Soulavie[85], que je rencontrais assez souvent dans une maison de nos amis communs, racontait qu'un jour, allant chez madame de Condorcet, il y trouva M. Turgot le ministre et le chevalier Turgot, son frère, brigadier des armées du Roi, avec M. de Fongeroux, de l'Académie des Sciences... Lorsque l'abbé Soulavie entra dans le salon de Condorcet, il remarqua une profonde émotion sur le visage des personnes qui étaient dans l'appartement. Cette émotion et le style employé alors étaient une des innovations que la nouvelle philosophie introduisait dans la discussion. La haute société, le grand monde, le monde élégant, enfin, était toujours calme, et jamais le ton de la parole ne s'élevait au-dessus d'un diapason très-mesuré... Le genre déclamatoire n'était donc pas de bon goût; mais ce n'était pas ce qui arrêtait la secte dont faisaient partie tous ceux que je viens de nommer, et puis ensuite le sujet qui les occupait était en effet de nature à exaspérer un caractère plus doux encore que celui de M. Turgot.
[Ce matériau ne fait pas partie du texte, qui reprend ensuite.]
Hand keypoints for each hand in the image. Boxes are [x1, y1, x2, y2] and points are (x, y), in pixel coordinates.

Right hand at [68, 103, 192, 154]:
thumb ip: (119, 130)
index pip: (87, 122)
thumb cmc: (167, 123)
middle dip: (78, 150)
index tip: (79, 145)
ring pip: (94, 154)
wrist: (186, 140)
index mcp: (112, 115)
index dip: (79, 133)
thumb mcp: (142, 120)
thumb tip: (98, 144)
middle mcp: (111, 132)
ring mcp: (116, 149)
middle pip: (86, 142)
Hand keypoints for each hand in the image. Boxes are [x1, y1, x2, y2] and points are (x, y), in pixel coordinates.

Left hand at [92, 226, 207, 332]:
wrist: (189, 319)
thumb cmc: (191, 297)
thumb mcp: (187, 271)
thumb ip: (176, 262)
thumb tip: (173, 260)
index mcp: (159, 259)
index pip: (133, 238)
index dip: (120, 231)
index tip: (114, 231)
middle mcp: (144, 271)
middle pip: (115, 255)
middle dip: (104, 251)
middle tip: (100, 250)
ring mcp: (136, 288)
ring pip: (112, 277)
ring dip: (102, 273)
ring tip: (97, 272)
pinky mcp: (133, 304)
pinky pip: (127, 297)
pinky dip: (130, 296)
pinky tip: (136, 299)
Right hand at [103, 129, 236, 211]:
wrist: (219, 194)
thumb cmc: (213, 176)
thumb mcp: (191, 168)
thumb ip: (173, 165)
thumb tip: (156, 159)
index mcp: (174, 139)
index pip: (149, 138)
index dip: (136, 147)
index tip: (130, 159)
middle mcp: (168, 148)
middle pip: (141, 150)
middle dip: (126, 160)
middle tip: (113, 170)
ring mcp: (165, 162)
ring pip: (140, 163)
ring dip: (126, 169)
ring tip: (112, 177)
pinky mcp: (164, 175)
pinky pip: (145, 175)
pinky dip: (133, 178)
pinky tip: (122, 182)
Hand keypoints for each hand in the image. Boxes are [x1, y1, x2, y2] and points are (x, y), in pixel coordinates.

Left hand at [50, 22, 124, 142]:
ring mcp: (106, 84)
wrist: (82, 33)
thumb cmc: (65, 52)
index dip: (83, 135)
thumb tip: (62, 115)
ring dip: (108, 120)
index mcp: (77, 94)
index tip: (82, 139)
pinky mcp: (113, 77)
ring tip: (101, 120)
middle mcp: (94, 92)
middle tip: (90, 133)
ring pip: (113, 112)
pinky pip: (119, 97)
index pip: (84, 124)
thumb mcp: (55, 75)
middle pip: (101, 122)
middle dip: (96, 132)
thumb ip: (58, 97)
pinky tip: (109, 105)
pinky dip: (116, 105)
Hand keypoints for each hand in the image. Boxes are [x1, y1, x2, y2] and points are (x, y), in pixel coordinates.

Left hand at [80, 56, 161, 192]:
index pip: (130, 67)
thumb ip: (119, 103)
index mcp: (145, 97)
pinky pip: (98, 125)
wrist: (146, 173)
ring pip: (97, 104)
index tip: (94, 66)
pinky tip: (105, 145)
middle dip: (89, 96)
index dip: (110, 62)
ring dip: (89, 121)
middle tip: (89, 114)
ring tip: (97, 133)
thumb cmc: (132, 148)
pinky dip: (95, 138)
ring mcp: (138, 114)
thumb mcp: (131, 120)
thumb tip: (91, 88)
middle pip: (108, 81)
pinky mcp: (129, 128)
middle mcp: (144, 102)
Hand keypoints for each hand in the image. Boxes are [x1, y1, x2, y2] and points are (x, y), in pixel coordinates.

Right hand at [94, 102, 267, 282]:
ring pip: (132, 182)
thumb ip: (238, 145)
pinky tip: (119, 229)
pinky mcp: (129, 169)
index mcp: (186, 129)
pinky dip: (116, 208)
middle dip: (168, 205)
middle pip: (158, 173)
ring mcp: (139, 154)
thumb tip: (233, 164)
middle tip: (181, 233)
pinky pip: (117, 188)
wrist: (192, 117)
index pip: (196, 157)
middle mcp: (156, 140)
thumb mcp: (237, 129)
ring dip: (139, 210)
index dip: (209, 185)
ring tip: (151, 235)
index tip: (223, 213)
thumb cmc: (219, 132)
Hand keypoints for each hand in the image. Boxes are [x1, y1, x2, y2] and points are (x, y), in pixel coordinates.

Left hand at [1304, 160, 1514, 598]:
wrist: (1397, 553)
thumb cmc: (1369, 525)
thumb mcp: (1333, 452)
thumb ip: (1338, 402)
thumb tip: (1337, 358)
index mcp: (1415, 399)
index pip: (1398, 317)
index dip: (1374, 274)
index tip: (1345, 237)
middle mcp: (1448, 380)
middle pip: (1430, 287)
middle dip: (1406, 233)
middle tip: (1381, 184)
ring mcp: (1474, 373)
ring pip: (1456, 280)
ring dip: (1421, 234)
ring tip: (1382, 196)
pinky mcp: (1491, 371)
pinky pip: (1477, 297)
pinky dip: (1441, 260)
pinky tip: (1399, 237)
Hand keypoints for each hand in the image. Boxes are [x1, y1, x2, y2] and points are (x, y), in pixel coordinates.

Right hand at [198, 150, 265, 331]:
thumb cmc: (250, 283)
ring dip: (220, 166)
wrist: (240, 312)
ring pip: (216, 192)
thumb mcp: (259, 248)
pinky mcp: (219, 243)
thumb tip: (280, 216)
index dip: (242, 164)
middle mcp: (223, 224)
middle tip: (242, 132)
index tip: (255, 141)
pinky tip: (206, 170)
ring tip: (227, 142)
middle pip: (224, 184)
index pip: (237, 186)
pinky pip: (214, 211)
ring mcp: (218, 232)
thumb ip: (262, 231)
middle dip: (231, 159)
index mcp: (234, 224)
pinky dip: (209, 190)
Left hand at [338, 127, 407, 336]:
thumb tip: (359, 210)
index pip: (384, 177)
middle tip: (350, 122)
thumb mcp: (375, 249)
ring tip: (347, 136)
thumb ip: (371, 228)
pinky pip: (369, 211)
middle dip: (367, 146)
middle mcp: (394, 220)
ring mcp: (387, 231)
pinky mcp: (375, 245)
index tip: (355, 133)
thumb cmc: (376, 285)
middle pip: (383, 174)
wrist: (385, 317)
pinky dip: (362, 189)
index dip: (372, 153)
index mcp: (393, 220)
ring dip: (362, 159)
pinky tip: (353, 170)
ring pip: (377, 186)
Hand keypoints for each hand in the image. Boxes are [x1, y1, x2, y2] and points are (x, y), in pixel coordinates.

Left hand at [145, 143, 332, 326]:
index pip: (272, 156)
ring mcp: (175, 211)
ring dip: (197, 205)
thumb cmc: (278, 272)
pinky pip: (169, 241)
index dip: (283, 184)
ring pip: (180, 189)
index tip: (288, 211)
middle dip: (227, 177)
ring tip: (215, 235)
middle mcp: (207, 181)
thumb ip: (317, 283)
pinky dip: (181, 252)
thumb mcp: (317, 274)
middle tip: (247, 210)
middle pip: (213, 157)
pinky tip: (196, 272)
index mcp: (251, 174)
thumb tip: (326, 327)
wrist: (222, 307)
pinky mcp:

C'était le lendemain du jour où la brochure de M. Necker avait paru; elle renfermait en effet des attaques terribles contre M. Turgot et son administration...
—Malheureuse nation! s'écriait M. Turgot; tu ne te relèveras jamais des maux que Necker te prépare!...
—Vraiment! disait Condorcet avec cette parole indécise qu'il avait toujours... Vraiment!... Nous en serons quittes pour un second système de Law... M. de Fongeroux, qu'en pensez-vous?